ECLI:NL:HR:2012:BU2064
Hoge Raad
- Cassatie
- A.J.A. van Dorst
- J. de Hullu
- M.A. Loth
- Rechtspraak.nl
Cassatie over de redelijke termijn in WOTS-zaak en de gevolgen voor strafoplegging
In deze zaak heeft de Hoge Raad op 24 januari 2012 uitspraak gedaan in een cassatieprocedure met betrekking tot de redelijke termijn zoals bedoeld in artikel 6, eerste lid, van het Europees Verdrag voor de Rechten van de Mens (EVRM). De zaak betreft een verzoek van de Bondsrepubliek Duitsland tot overname van de tenuitvoerlegging van een rechterlijke beslissing tegen een veroordeelde, die op dat moment gedetineerd was in Nederland. De veroordeelde had eerder zijn hoger beroep ingetrokken om snel naar Nederland te kunnen terugkeren, maar ondervond een vertraging van 11 maanden in de teruglevering.
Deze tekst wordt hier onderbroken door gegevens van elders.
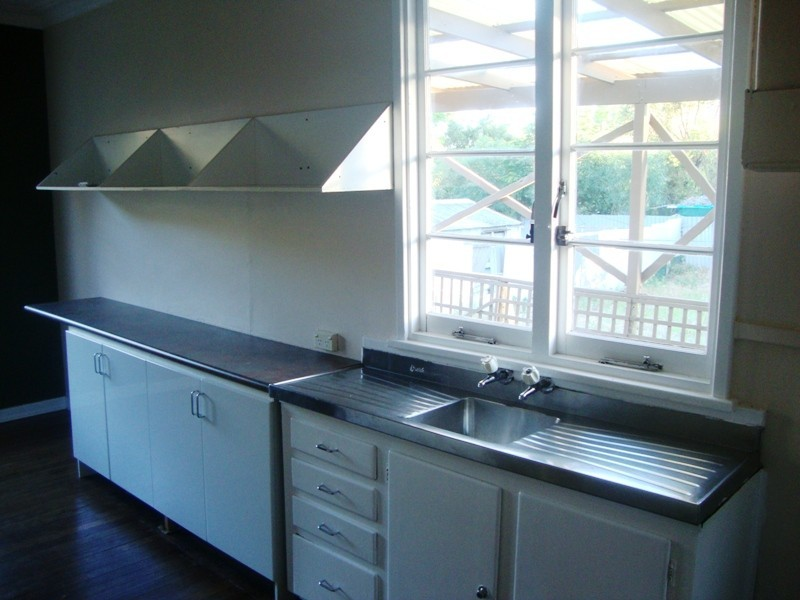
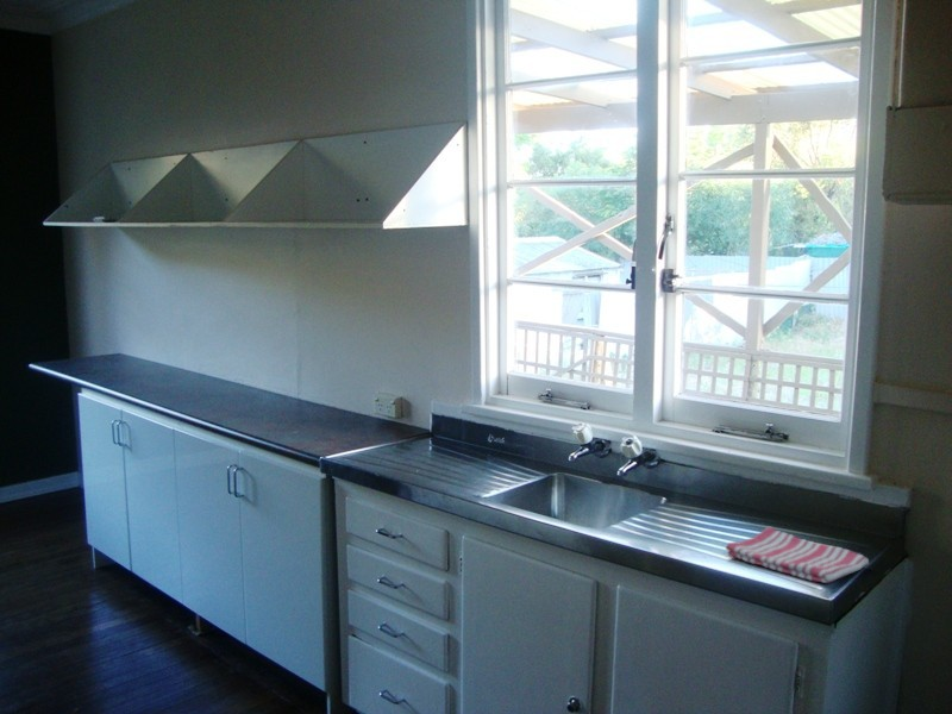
+ dish towel [725,525,870,584]
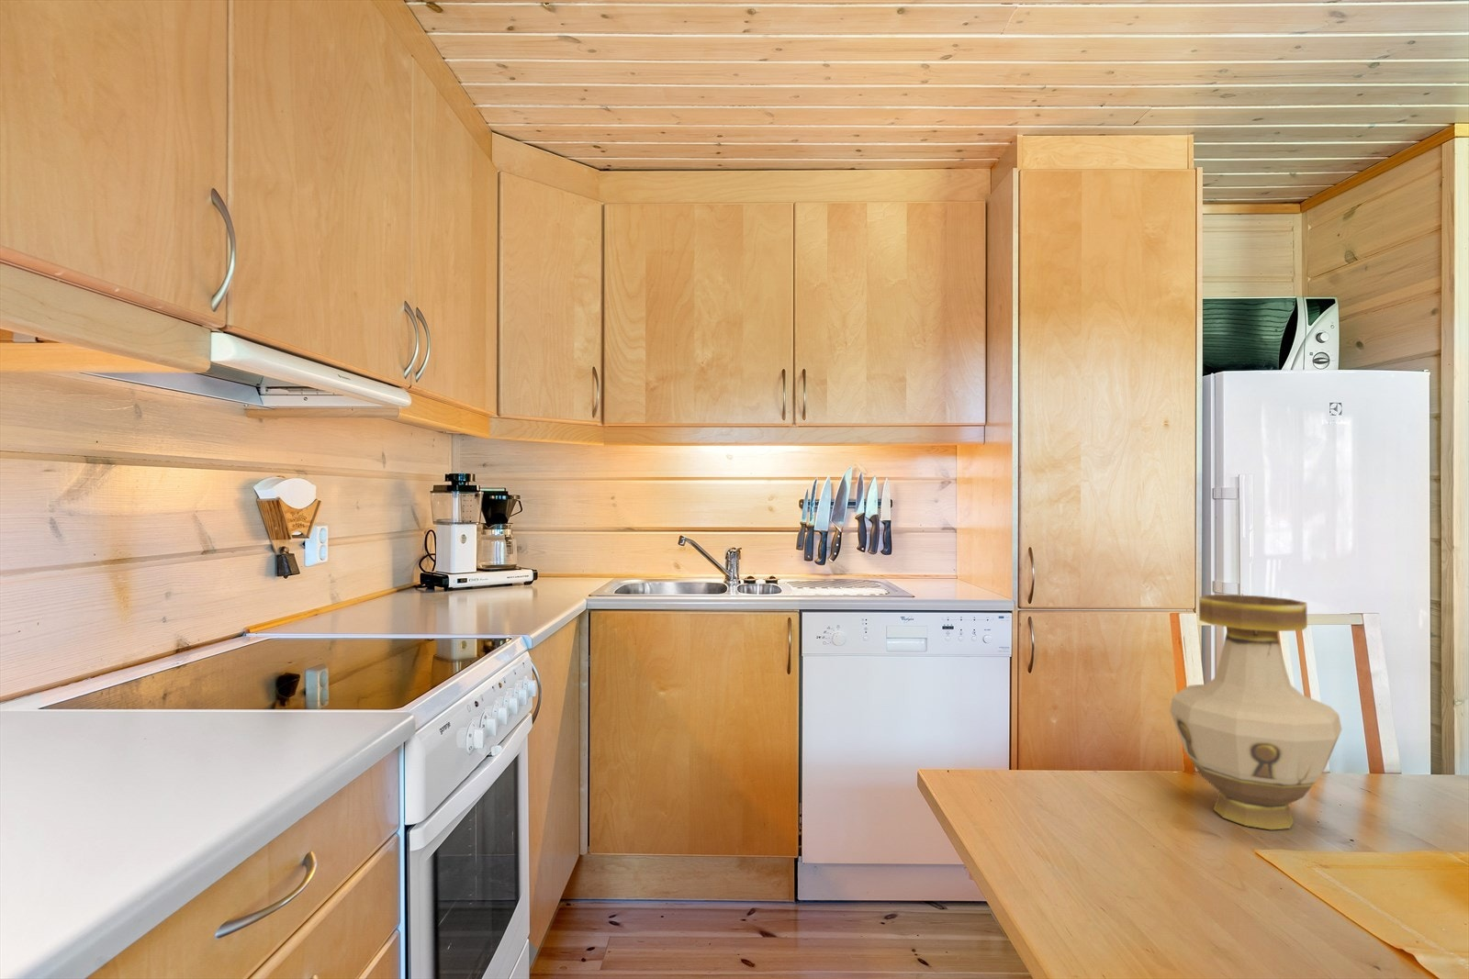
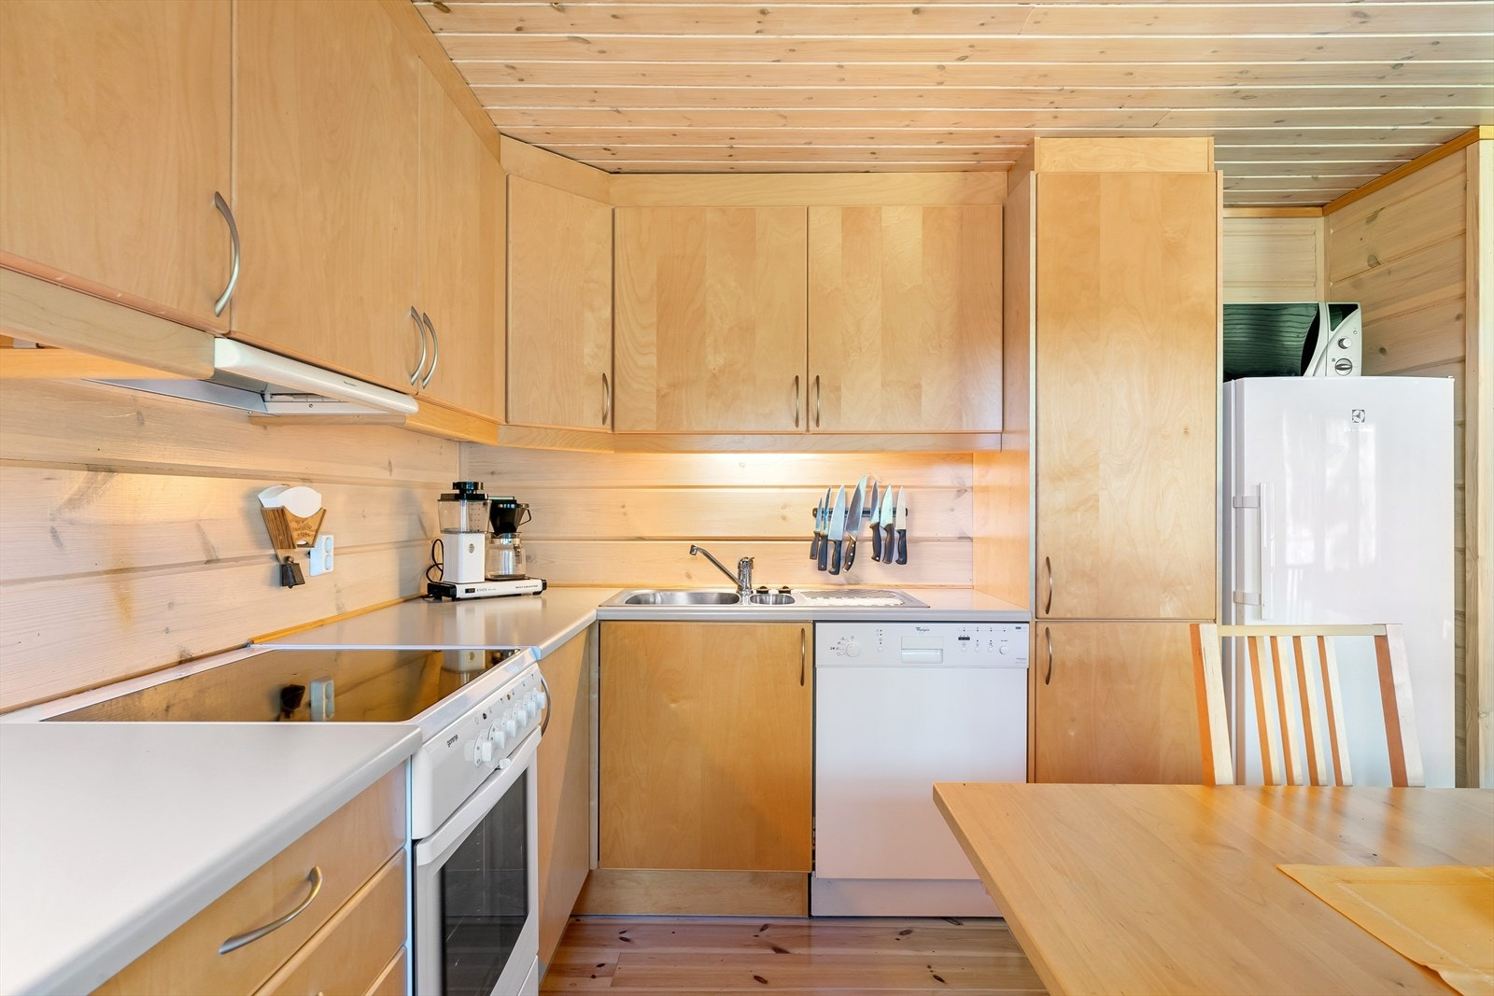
- vase [1168,593,1343,830]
De Rechtbank te 's-Gravenhage had in haar uitspraak erkend dat de duur van de teruglevering onwenselijk lang was, maar oordeelde dat deze niet onredelijk lang was in de zin van het EVRM. De Hoge Raad bevestigde dit oordeel en oordeelde dat de Rechtbank niet had hoeven aangeven in welke mate de straf was verlaagd vanwege de lange duur van de teruglevering, omdat er geen sprake was van een overschrijding van de redelijke termijn. De Hoge Raad benadrukte dat, indien de redelijke termijn wel was overschreden, de rechter bij de strafoplegging had moeten vermelden welke straf zou zijn opgelegd indien de redelijke termijn niet was overschreden. De Hoge Raad verwierp het beroep van de veroordeelde, waarmee de uitspraak van de Rechtbank in stand bleef.